• **Task objective**
Retype every record exactly. Skip the images.

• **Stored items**
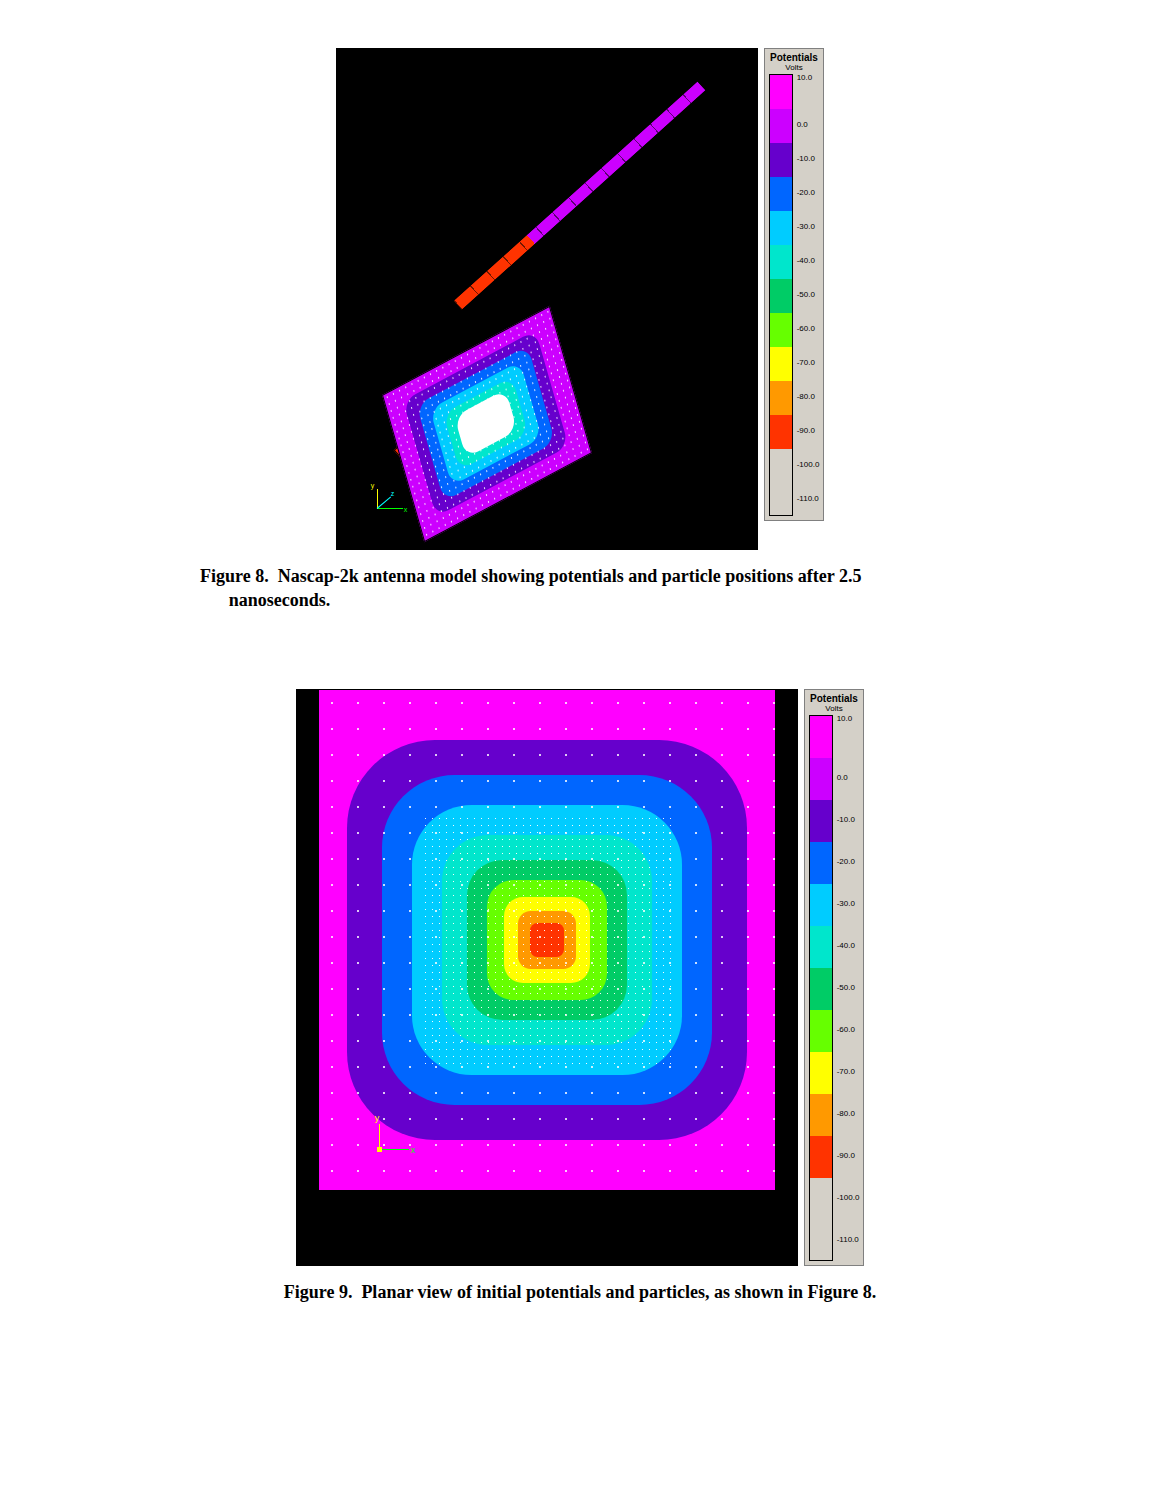x y z
Potentials
Volts
10.0 0.0 -10.0 -20.0 -30.0 -40.0 -50.0 -60.0 -70.0 -80.0 -90.0 -100.0 -110.0
Figure 8. Nascap-2k antenna model showing potentials and particle positions after 2.5 nanoseconds.
x y
Potentials
Volts
10.0 0.0 -10.0 -20.0 -30.0 -40.0 -50.0 -60.0 -70.0 -80.0 -90.0 -100.0 -110.0
Figure 9. Planar view of initial potentials and particles, as shown in Figure 8.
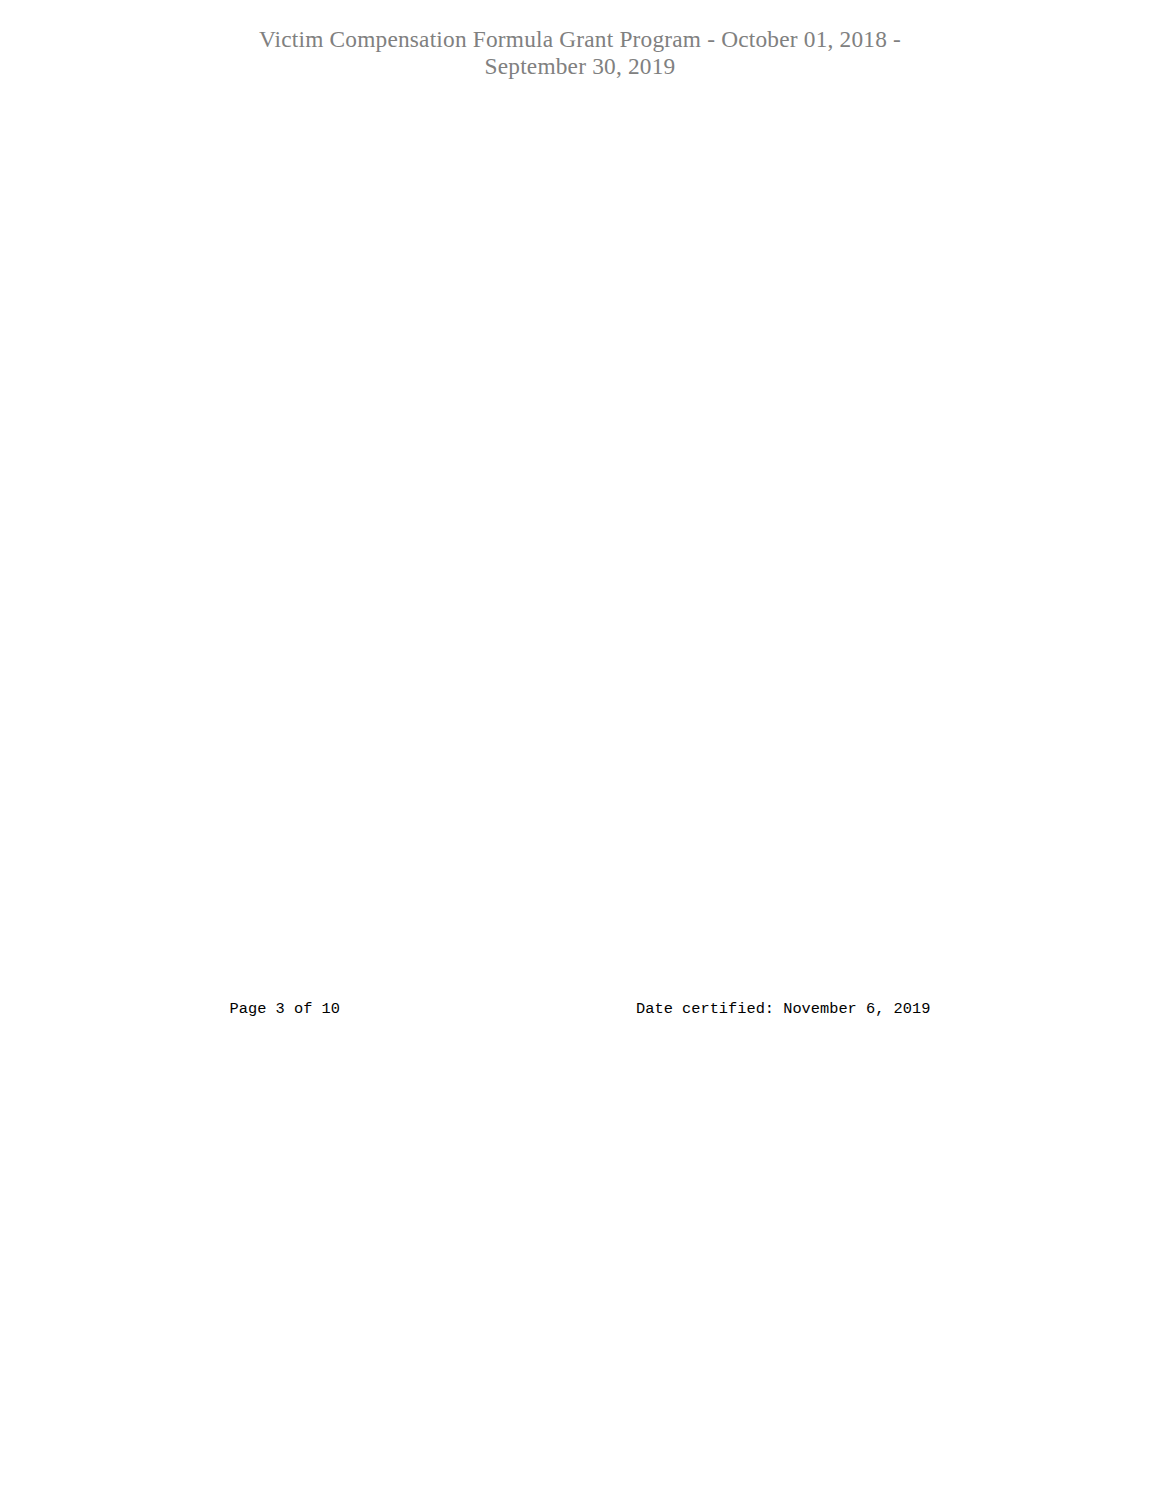Victim Compensation Formula Grant Program - October 01, 2018 - September 30, 2019
Page 3 of 10
Date certified: November 6, 2019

• **Your solution**
x y z
Potentials
Volts
10.0 0.0 -10.0 -20.0 -30.0 -40.0 -50.0 -60.0 -70.0 -80.0 -90.0 -100.0 -110.0
Figure 8. Nascap-2k antenna model showing potentials and particle positions after 2.5 nanoseconds.
x y
Potentials
Volts
10.0 0.0 -10.0 -20.0 -30.0 -40.0 -50.0 -60.0 -70.0 -80.0 -90.0 -100.0 -110.0
Figure 9. Planar view of initial potentials and particles, as shown in Figure 8.
Victim Compensation Formula Grant Program - October 01, 2018 - September 30, 2019
Page 3 of 10
Date certified: November 6, 2019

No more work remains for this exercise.